2. Bring Your Own Model

Use this when you already have a model or wrapper that can turn one text string into one token-level vector matrix.

The only requirement is the shape:

  • one 2D matrix per text
  • rows are token vectors
  • columns are the shared vector dimension

Then pass those methods to the callable encoder:

import kayak

encoder = kayak.open_encoder(
    "callable",
    query_encoder=my_model.encode_query_tokens,
    document_encoder=my_model.encode_document_tokens,
)

That encoder can be used directly:

query = encoder.encode_query(query_text)
documents = encoder.encode_documents(doc_ids, texts)
index = documents.pack()
hits = kayak.search(
    query,
    index,
    k=10,
    backend=kayak.MOJO_EXACT_CPU_BACKEND,
)

Or in the higher-level retriever:

retriever = kayak.open_text_retriever(
    encoder=encoder,
    store="memory",
    backend=kayak.NUMPY_REFERENCE_BACKEND,
)

Runnable example:

  • python/examples/byo_model_encoder.py

What Your Model Must Return

Your model does not need to know about LateQuery or LateDocuments.
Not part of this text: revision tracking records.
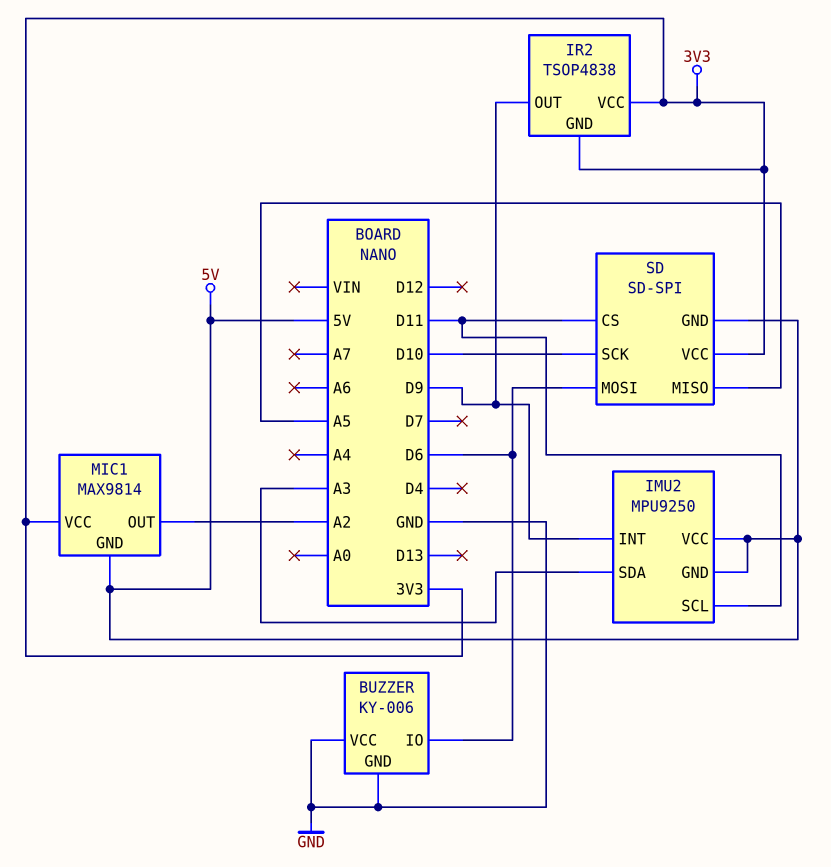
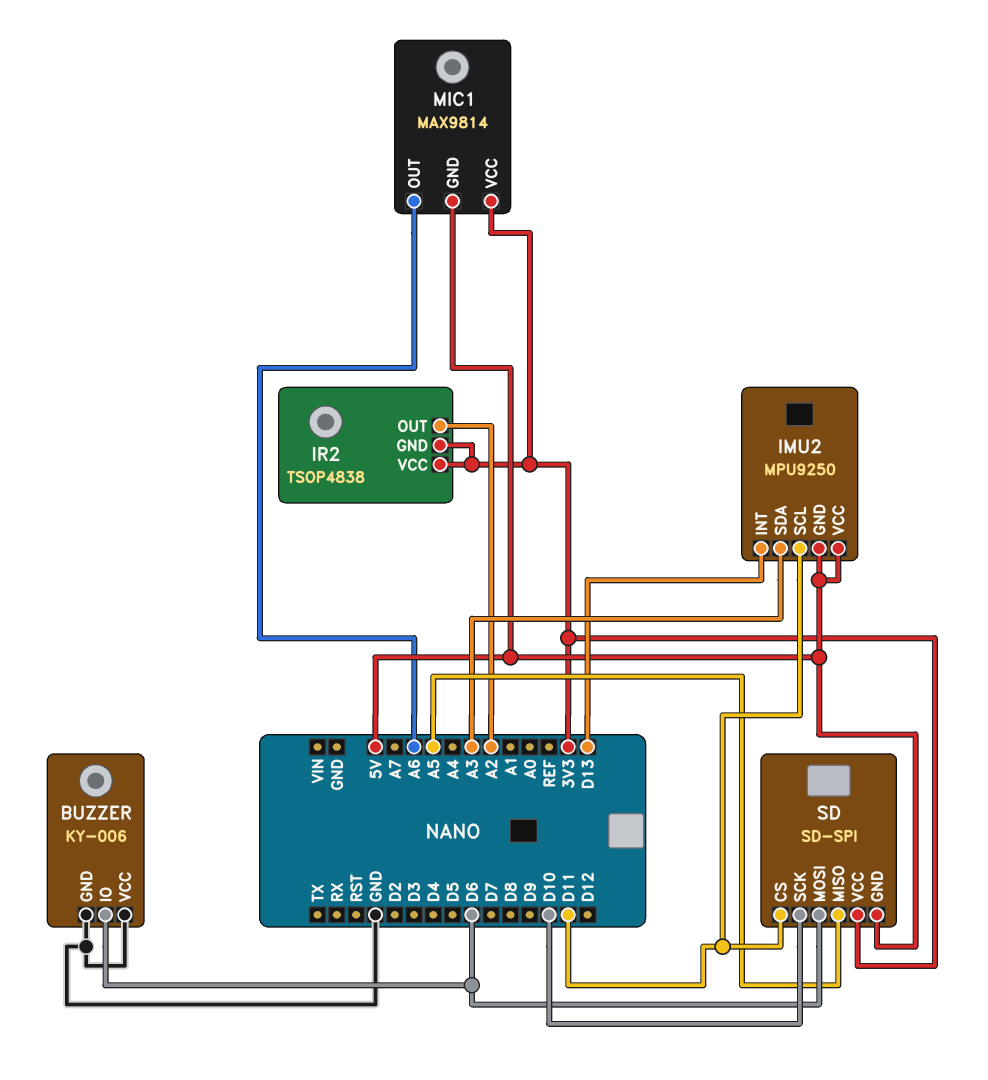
IMU2 pin INT: D9 -> D13
IR2 pin OUT: D9 -> A2
MIC1 pin OUT: A2 -> A6

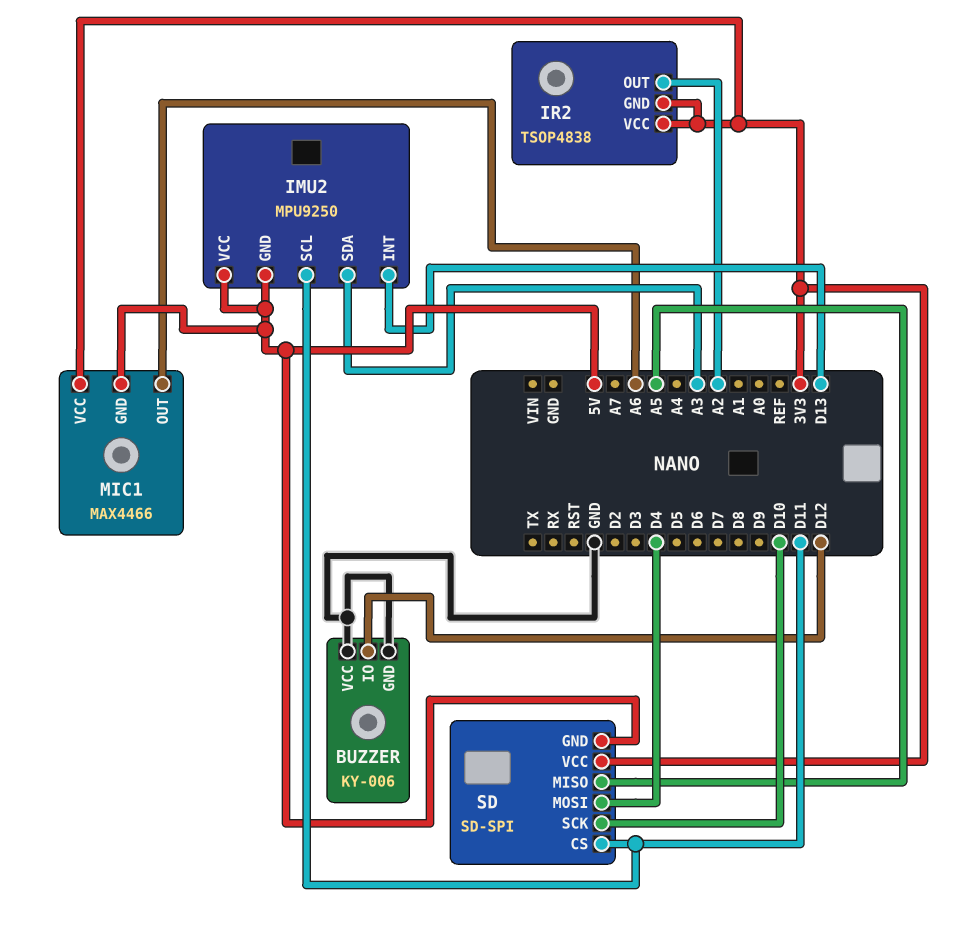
BUZZER pin IO: D6 -> D12
MIC1: MAX9814 -> MAX4466
SD pin MOSI: D6 -> D4

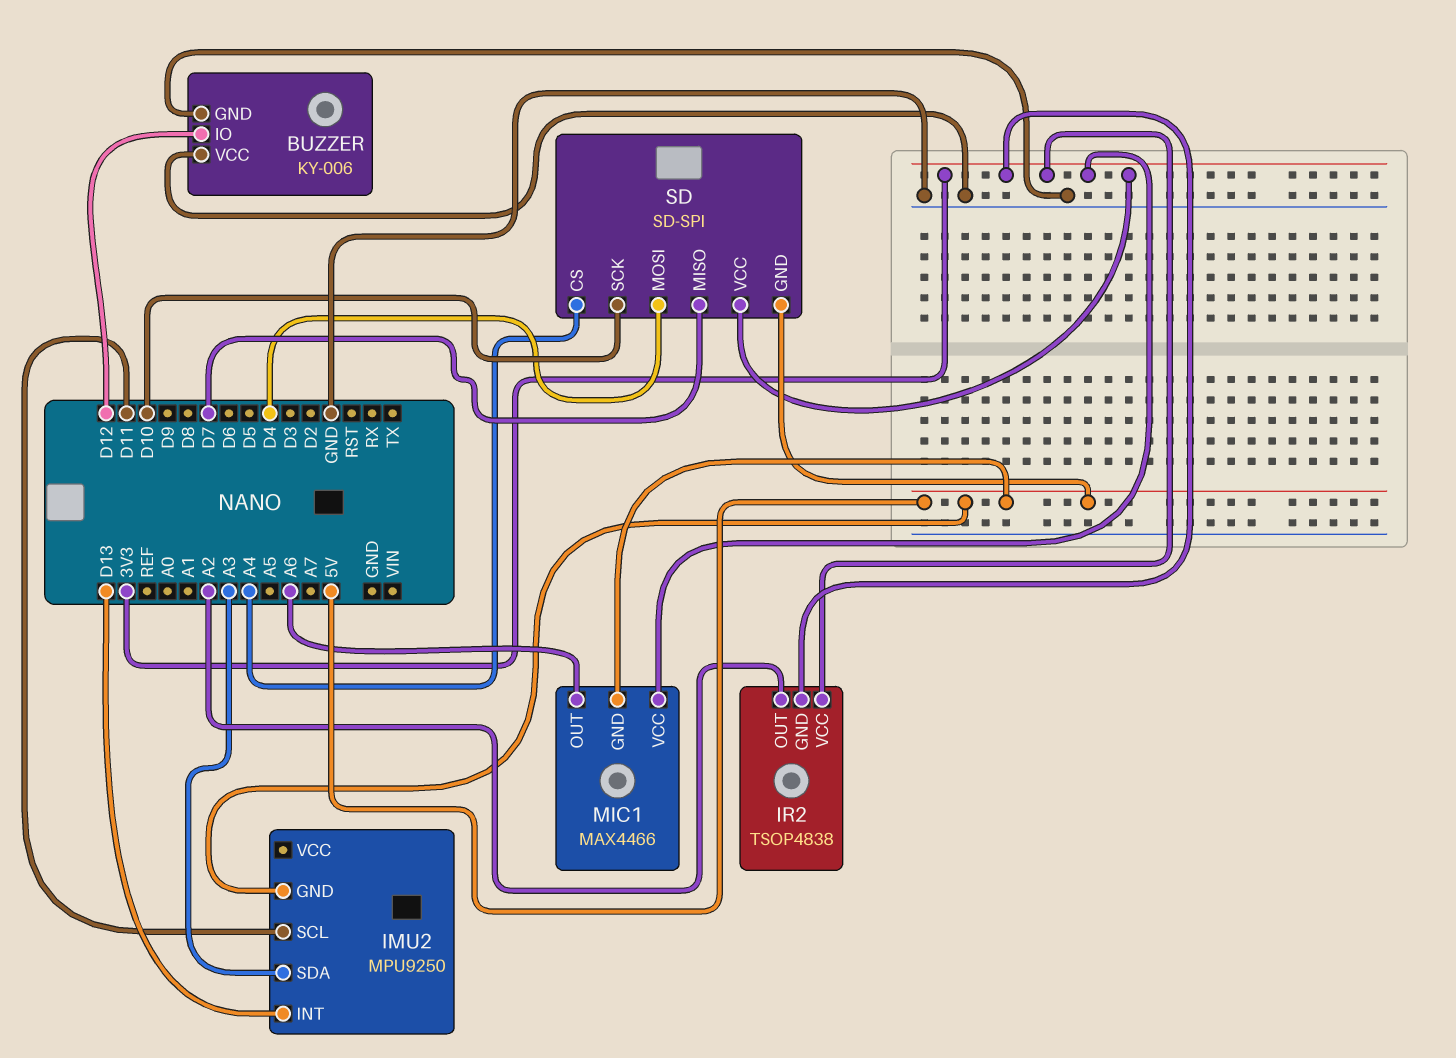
IMU2 pin VCC: 5V -> none
SD pin CS: D11 -> A4
SD pin MISO: A5 -> D7

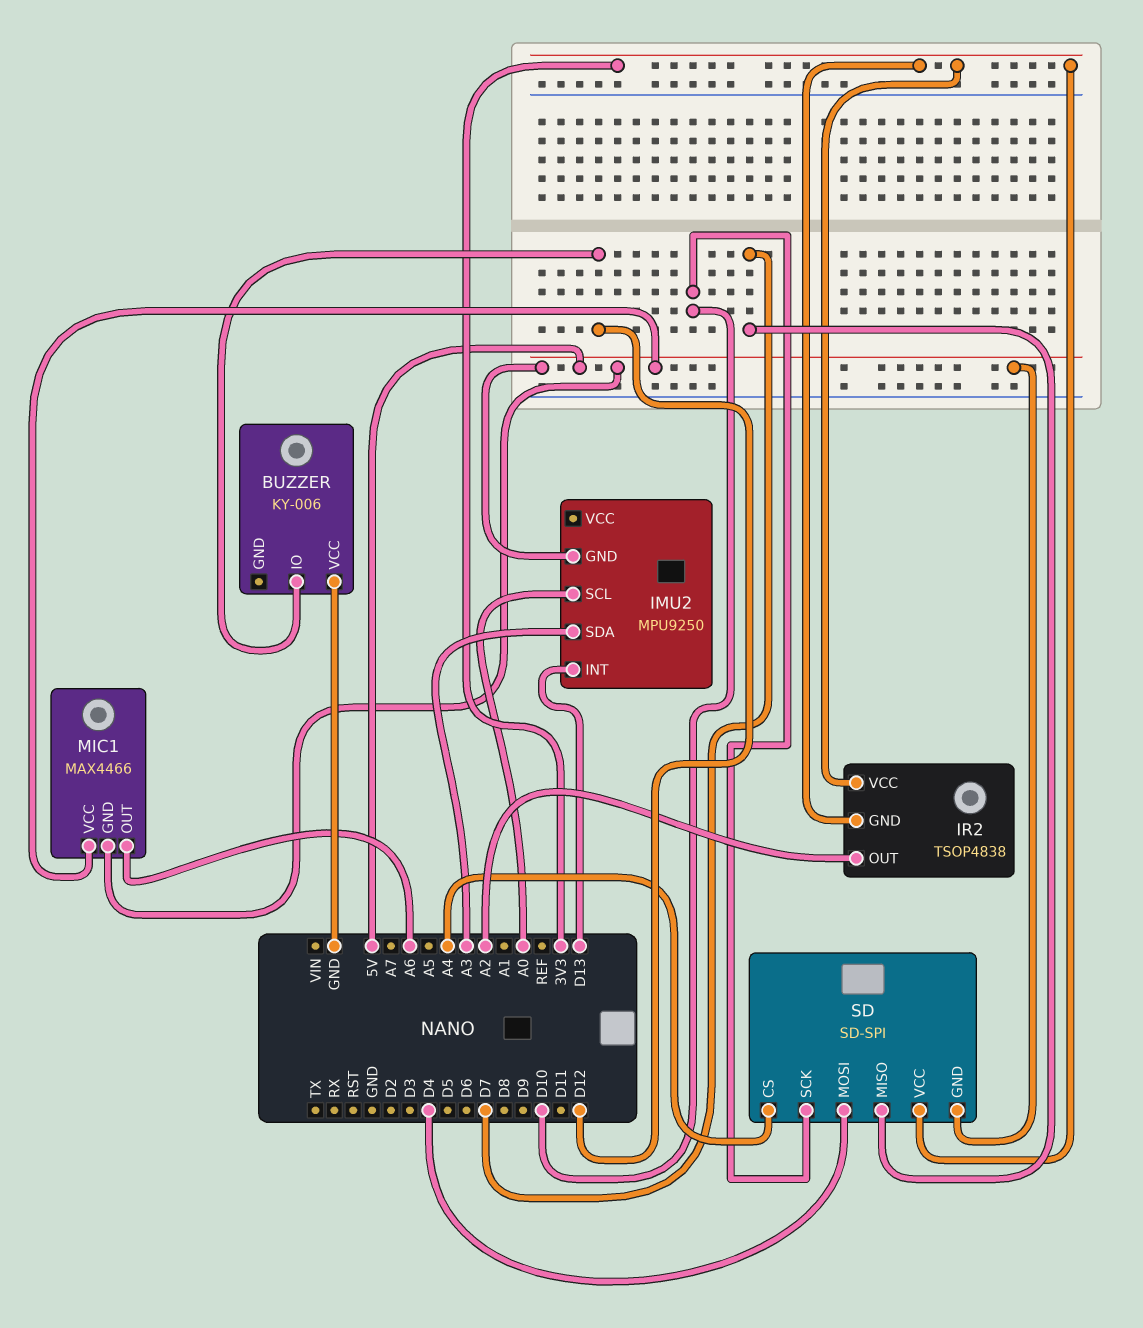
BUZZER pin GND: GND -> none
IMU2 pin SCL: D11 -> A0
MIC1 pin VCC: 3V3 -> 5V

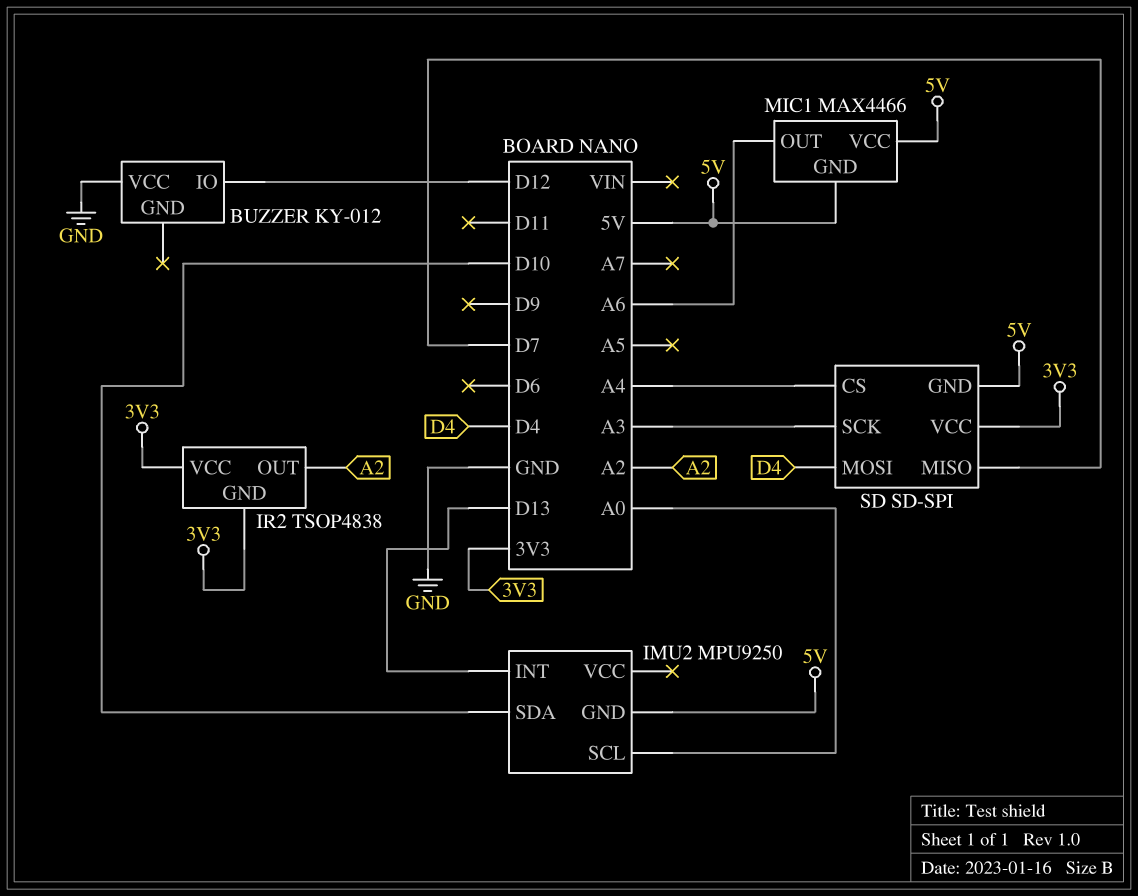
BUZZER: KY-006 -> KY-012
IMU2 pin SDA: A3 -> D10
SD pin SCK: D10 -> A3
Kayak wraps that for you.

Your query/document methods only need to return something array-like that looks like:

[
    [0.1, 0.0, 0.4, ...],
    [0.0, 0.3, 0.2, ...],
    ...
]

The rules are:

  • one query returns one 2D token matrix
  • one document returns one 2D token matrix
  • vector count can change from one text to another
  • vector dimension must stay the same inside one retrieval setup

Current public encoder behavior is intentionally simple:

  • encode_query(...) is one text at a time
  • encode_documents(...) is one document text at a time behind the SDK surface

If your model already has an efficient batch API, keep using that inside your own wrapper and pass the single-text methods that delegate to it where appropriate.

The Simplest Full Workflow

If you want the shortest late-interaction setup and your inputs start as text:

retriever = kayak.open_text_retriever(
    encoder="colbert",
    store="kayak",
    encoder_kwargs={"model_name": "colbert-ir/colbertv2.0"},
    store_kwargs={"path": "./kayak-index"},
)

retriever.upsert_texts(doc_ids, texts)
hits = retriever.search_text(query_text, k=10)

If you already have your own model:

encoder = kayak.open_encoder(
    "callable",
    query_encoder=my_model.encode_query_tokens,
    document_encoder=my_model.encode_document_tokens,
)

retriever = kayak.open_text_retriever(
    encoder=encoder,
    store="kayak",
    store_kwargs={"path": "./kayak-index"},
)

What To Ignore At First

You do not need to think about:

  • vector database adapters
  • stage-1 candidate generation
  • reranking plans
  • verifier operators

Start with:

  • one encoder
  • one store
  • one retriever
  • one query

Then add the rest only if you actually need it.